▶ _TEXT PASSAGE_

---+---

Scotland has a lot to offer – sea and mountains, rocky cliffs and sandy beaches, golden fields and muddy moors. If we have only few days to spare, it’s worth to go to the place that has a bit of everything, and if there will be some historical monuments – even better. All of those in almost unlimited quantities can be found on Isle of Mull and it’s little sisters Iona and Staffa.
Mull, and especially Iona, are particularly popular tourist destinations and even tourists without their own means of transport can benefit from the wide range of excursions that offer ferry crossings and guided coach tour. But, as usual in Scotland, it’s best to explore Mull on one’s own, therefore going there in your own vehicle will be the best option.
How to get to Mull
Motorised tourists can get to Mull by three regular ferry crossings. First, and propably most popular one, is the ferry from Oban to Craignure. I personally prefer the alternative option that involves driving towards Fort William to turn left after the village of Onich onto Corran ferry. After crossing, the road to Mull takes us back south (from two alternatives I recommend choosing smaller B8043 along the coast) to another ferry crossing in Lochaline that would take us across the Sound of Mull. This route involves a little longer drive, but unless we miss the ferry the total travelling time is about the same. And the additional advantage of this option is that one does not have to book those ferries in advance, so it allows more flexibility for those, who want to stop somewhere on the way, for example in Glencoe.
The last option is a ferry connection between Kilchoan on the Ardnamurchan pennisula and Tobermory. But this is the longest way so it is worth taking only if we want to visit Ardnamurchan as well.
After disembarking the ferry we face the question: where to now? And here let me share with you an useful tip: in Scotland many roads go along the coast, so if we are about to make a loop – like it is a case for Mull, that basically involves driving around the island – in order to be able to take more pictures without getting out of the car, choose direction that will see a passenger sitting closer to a sea than a driver. So for RHD car is best to drive around Mull clockwise, for LHD cars – counterclockwise.
East and South of Mull
Assuming that we travel in RHD car, let’s go left, that is east. Here, near the most easternmost point of the island there is a mighty Duart castle that sits on the rock, overlooking the strait. This place is well worth the visit even if we are not interested in visiting the castle istels, as from here you might see an amazing panorama in three directions. On the left, you will see a Sound of Mull with mountains of Ardnamurchan towering over it. Ahead on the little rock at the southern tip of Lismore island, there is a beautiful white painted Lismore Lighthouse, that guides ships and ferries that cross this stretch of water very frequently (as apart from Mull ferries, this is a route for the ferries going towards Outer Hebrides). Behind it you might be able to see a truss of Connel Bridge with peaks such as Beinn Sgulaird in the backdrop. To the right, a broader waters open with the Kerrera island visible in the distance. Behind it a town of Oban is hidden.

---+---

▶ _DATA SECTION_
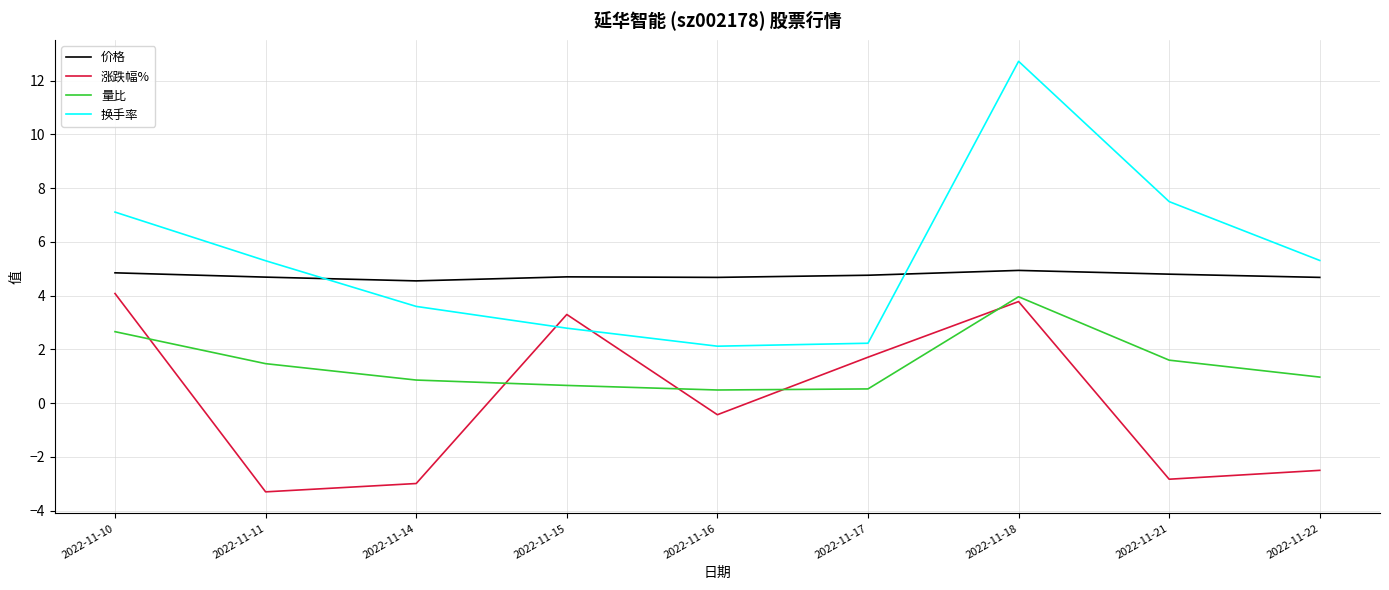

Rank the series at 2022-11-10 from lowest to highest value.

量比, 涨跌幅%, 价格, 换手率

---+---

▶ _REQUIRED WORK_
1. Which ferry crossing does the Isle of Mull text call probably the most popular one?
2. Decide whether each statement agrees with the Isle of Mull text. Answer yes or no and quote the deciding words. (a) The ferry from Kilchoan to Tobermory is the longest way to get to Mull. (b) The Corran and Lochaline ferries have to be booked in advance. (c) For a right-hand-drive car, the text advises driving around Mull counterclockwise.
3. Please reproduce the Isle of Mull text word for word, beginning at the words "How to get to" and stopping after "example in Glencoe.".

▶ _RESPONSES TO THE EXERCISE_
1. The ferry from Oban to Craignure.

2.
(a) Yes: "this is the longest way"
(b) No: "one does not have to book those ferries in advance"
(c) No: "So for RHD car is best to drive around Mull clockwise"

3.
How to get to Mull
Motorised tourists can get to Mull by three regular ferry crossings. First, and propably most popular one, is the ferry from Oban to Craignure. I personally prefer the alternative option that involves driving towards Fort William to turn left after the village of Onich onto Corran ferry. After crossing, the road to Mull takes us back south (from two alternatives I recommend choosing smaller B8043 along the coast) to another ferry crossing in Lochaline that would take us across the Sound of Mull. This route involves a little longer drive, but unless we miss the ferry the total travelling time is about the same. And the additional advantage of this option is that one does not have to book those ferries in advance, so it allows more flexibility for those, who want to stop somewhere on the way, for example in Glencoe.